Dear all,

This week at the Applied Statistics Workshop we will be welcoming Stephen Pettigrew, a Ph.D. candidate at Harvard University.  He will be presenting work entitled "The Downstream Consequences of Long Waits: How Lines at the Precinct Depress Future Turnout."  Please find the abstract below and on the website.  The paper is attached.

We will meet in CGIS Knafel Room 354 at noon and lunch will be provided.  See you all there!

Best,
Pam


Title: "The Downstream Consequences of Long Waits: How Lines at the Precinct Depress Future Turnout"

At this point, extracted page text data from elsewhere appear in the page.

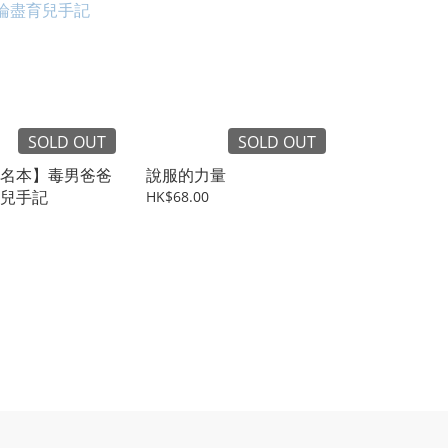
SOLD OUT
SOLD OUT
名本】毒男爸爸
說服的力量
兒手記
HK$68.00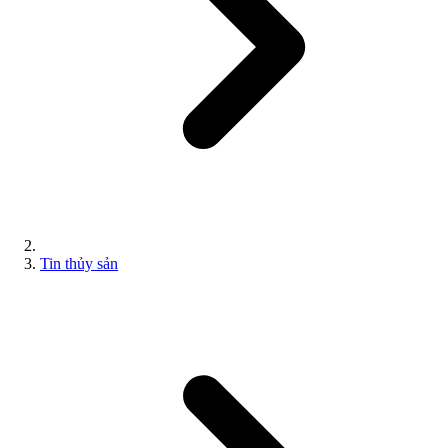
Tin thủy sản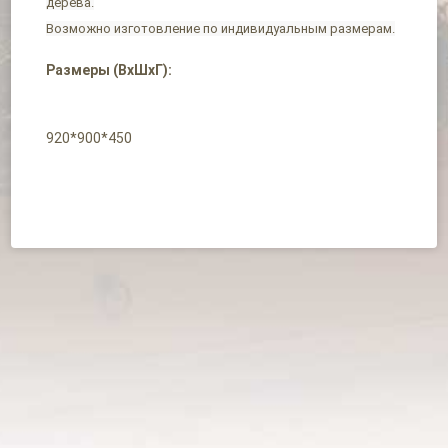
дерева.
Возможно изготовление по индивидуальным размерам.
Размеры (ВхШхГ):
920*900*450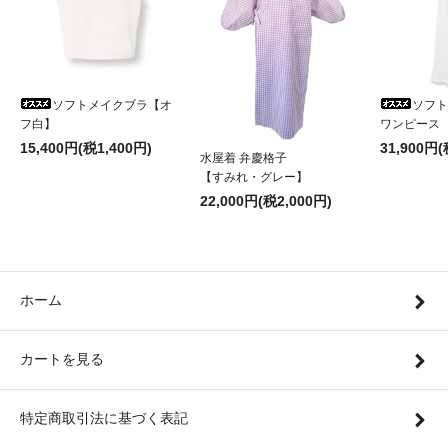
ソフトメイクブラ【オ
ソフ
フ白】
ワンピース
15,400円(税1,400円)
31,900円(
水屋着 弁慶格子
【すみれ・グレー】
22,000円(税2,000円)
ホーム
カートを見る
特定商取引法に基づく表記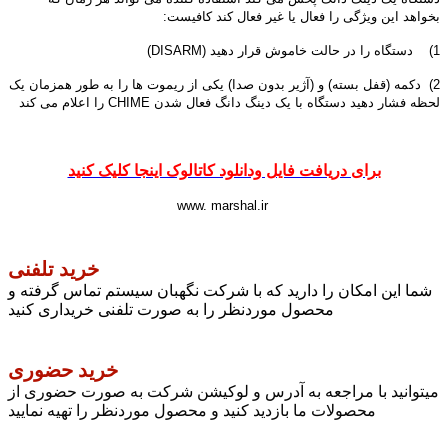
بخواهد این ویژگی را فعال یا غیر فعال کند کافیست:
1) دستگاه را در حالت خاموش قرار دهید (DISARM)
2) دکمه (قفل بسته) و (آژیر بدون صدا) یکی از ریموت ها را به طور همزمان یک
لحظه فشار دهید دستگاه با یک دینگ دانگ فعال شدن CHIME را اعلام می کند
برای دریافت فایل ودانلود کاتالوک اینجا کلیک کنید
www. marshal.ir
خرید تلفنی
شما این امکان را دارید که با شرکت نگهبان سیستم تماس گرفته و
محصول موردنظر را به صورت تلفنی خریداری کنید
خرید حضوری
میتوانید با مراجعه به آدرس و لوکیشن شرکت به صورت حضوری از
محصولات ما بازدید کنید و محصول موردنظر را تهیه نمایید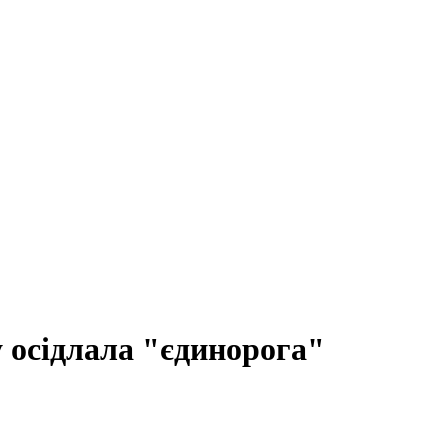
 осідлала "єдинорога"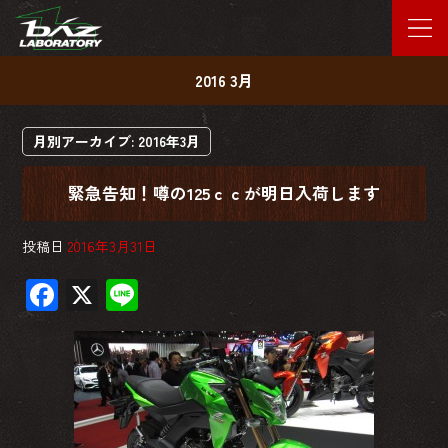
2016 3月
月別アーカイブ:
2016年3月
緊急告知！噂の125ｃｃが明日入荷します
投稿日
2016年3月31日
F
X
Li
ac
ne
e
b
o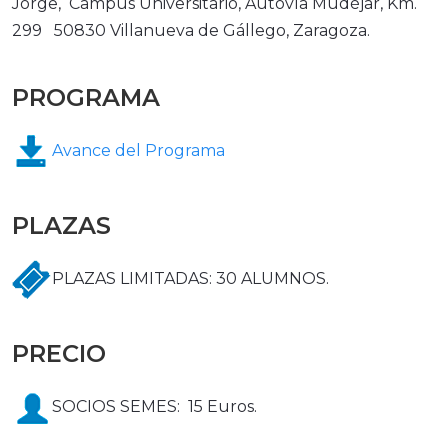
Jorge, Campus Universitario, Autovía Mudéjar, Km.
299 50830 Villanueva de Gállego, Zaragoza.
PROGRAMA
Avance del Programa
PLAZAS
PLAZAS LIMITADAS: 30 ALUMNOS.
PRECIO
SOCIOS SEMES: 15 Euros.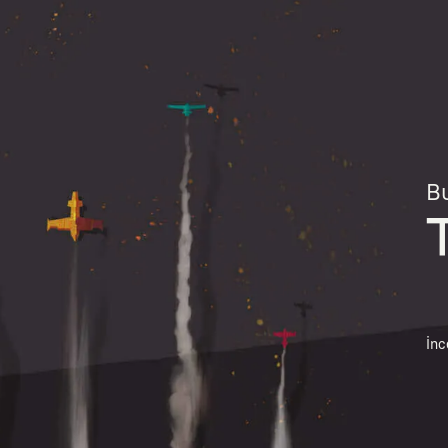
Bu
İnc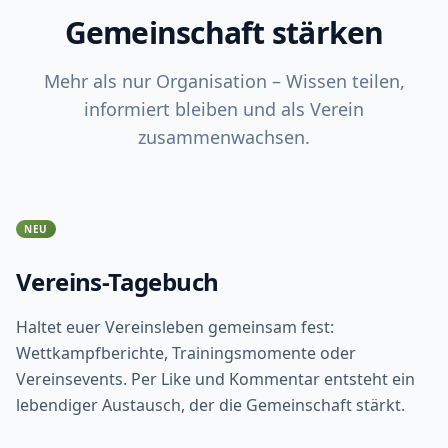
Gemeinschaft stärken
Mehr als nur Organisation – Wissen teilen,
informiert bleiben und als Verein
zusammenwachsen.
NEU
Vereins-Tagebuch
Haltet euer Vereinsleben gemeinsam fest:
Wettkampfberichte, Trainingsmomente oder
Vereinsevents. Per Like und Kommentar entsteht ein
lebendiger Austausch, der die Gemeinschaft stärkt.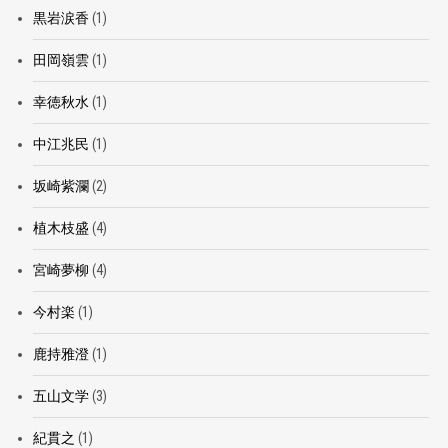
黒岩涙香
(1)
田岡嶺雲
(1)
幸徳秋水
(1)
中江兆民
(1)
坂崎紫瀾
(2)
植木枝盛
(4)
宮崎夢柳
(4)
今村楽
(1)
鹿持雅澄
(1)
五山文学
(3)
紀貫之
(1)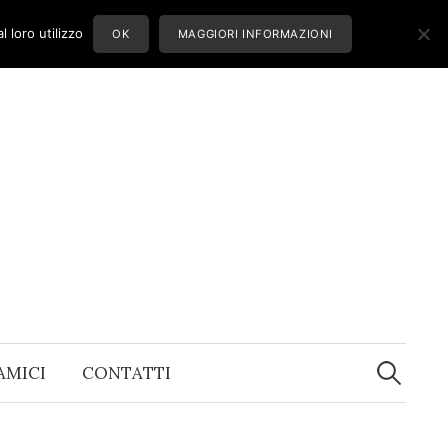
 loro utilizzo
OK
MAGGIORI INFORMAZIONI
Ricerca
per:
 AMICI
CONTATTI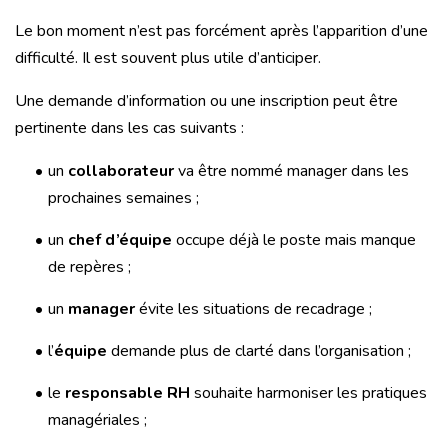
Le bon moment n’est pas forcément après l’apparition d’une
difficulté. Il est souvent plus utile d’anticiper.
Une demande d’information ou une inscription peut être
pertinente dans les cas suivants :
un
collaborateur
va être nommé manager dans les
prochaines semaines ;
un
chef d’équipe
occupe déjà le poste mais manque
de repères ;
un
manager
évite les situations de recadrage ;
l’
équipe
demande plus de clarté dans l’organisation ;
le
responsable RH
souhaite harmoniser les pratiques
managériales ;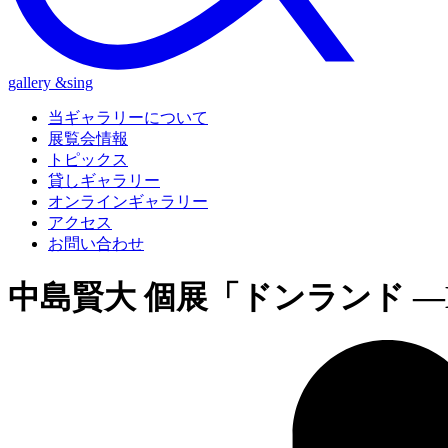
gallery &sing
当ギャラリーについて
展覧会情報
トピックス
貸しギャラリー
オンラインギャラリー
アクセス
お問い合わせ
中島賢大 個展「ドンランド ―Let’s 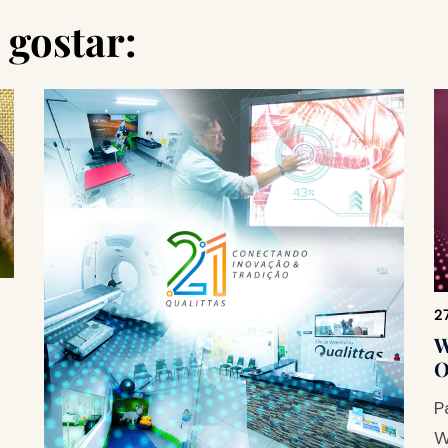
gostar:
2
W
O
P
W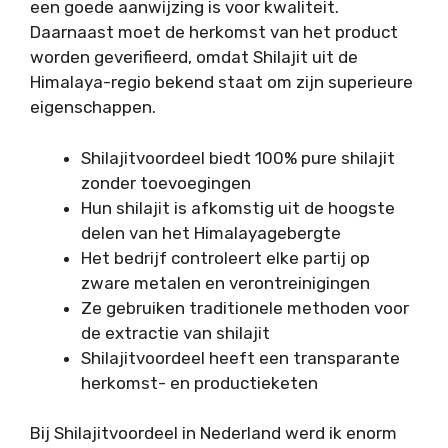
een goede aanwijzing is voor kwaliteit.
Daarnaast moet de herkomst van het product
worden geverifieerd, omdat Shilajit uit de
Himalaya-regio bekend staat om zijn superieure
eigenschappen.
Shilajitvoordeel biedt 100% pure shilajit
zonder toevoegingen
Hun shilajit is afkomstig uit de hoogste
delen van het Himalayagebergte
Het bedrijf controleert elke partij op
zware metalen en verontreinigingen
Ze gebruiken traditionele methoden voor
de extractie van shilajit
Shilajitvoordeel heeft een transparante
herkomst- en productieketen
Bij Shilajitvoordeel in Nederland werd ik enorm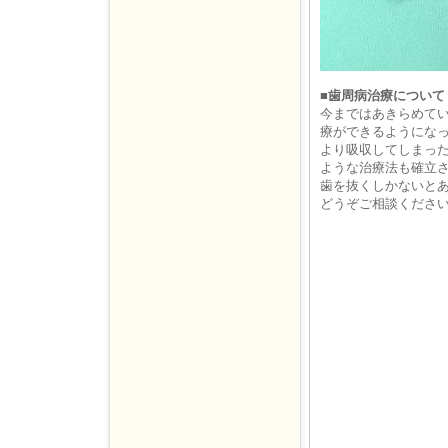
■歯周病治療について
今まではあきらめて
療ができるようにな
より吸収してしまっ
ような治療法も確立
歯を抜くしかないと
どうぞご相談くださ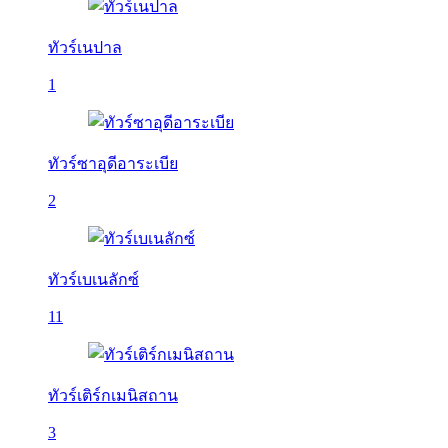
ทัวร์เนปาล
1
ทัวร์ซาอุดีอาระเบีย
2
ทัวร์เบเนลักซ์
11
ทัวร์เติร์กเมนิสถาน
3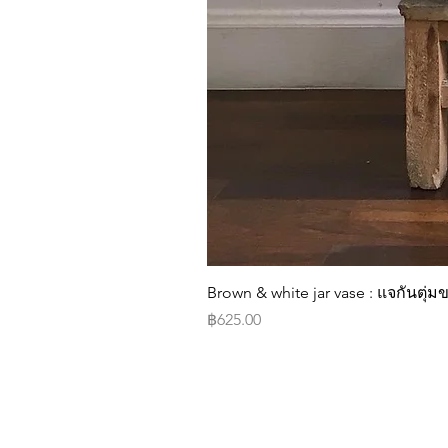
Brown & white jar vase : แจกันตุ
Price
฿625.00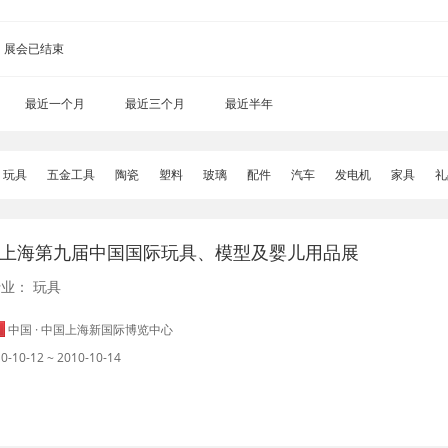
展会已结束
最近一个月
最近三个月
最近半年
玩具
五金工具
陶瓷
塑料
玻璃
配件
汽车
发电机
家具
礼
10上海第九届中国国际玩具、模型及婴儿用品展
行业：
玩具
中国 · 中国上海新国际博览中心
0-10-12 ~ 2010-10-14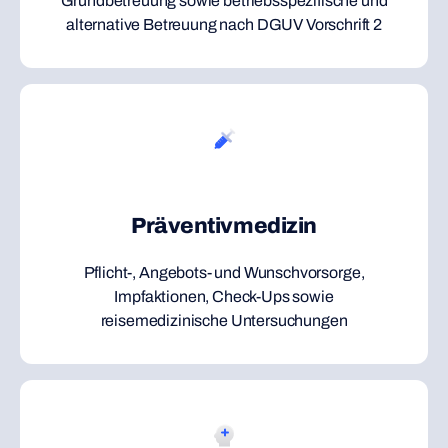
Grundbetreuung sowie betriebsspezifische und
alternative Betreuung nach DGUV Vorschrift 2
Präventivmedizin
Pflicht-, Angebots- und Wunschvorsorge,
Impfaktionen, Check-Ups sowie
reisemedizinische Untersuchungen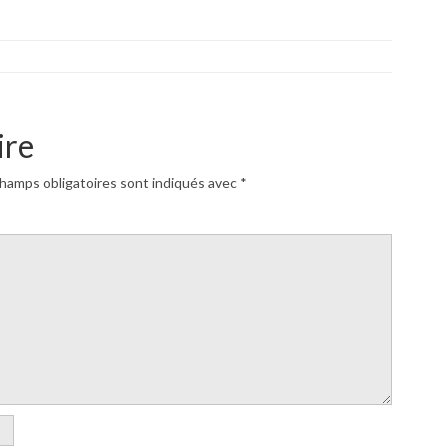
ire
hamps obligatoires sont indiqués avec
*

Abstract: Political scientists have increasingly emphasized the role played by an individual’s identity and life experiences in their patterns of political participation. In this paper, I explore how one particular type of experience–standing in line at a precinct to vote–shapes the turnout behavior of voters in future election. I demonstrate that for every additional hour a voter waits in line to vote, their probability of voting in the subsequent election drops by 1 percentage point. As a result, nearly 200,000 people did not vote in November 2014 because waiting in a long line in 2012 turned them off from the process. To arrive at these estimates, I analyze vote history files using a combination of exact matching and placebo tests to test the identification assumptions. I then leverage an unusual institutional arrangement in the City of Boston and longitudinal data from Florida to show that the result also holds at the precinct level. The findings in this paper have implications for our understanding of what motivates or demotivates a person from voting. They also suggest that racial asymmetries in precinct wait times are contributing to under-representation of racial minorities in the voter pool.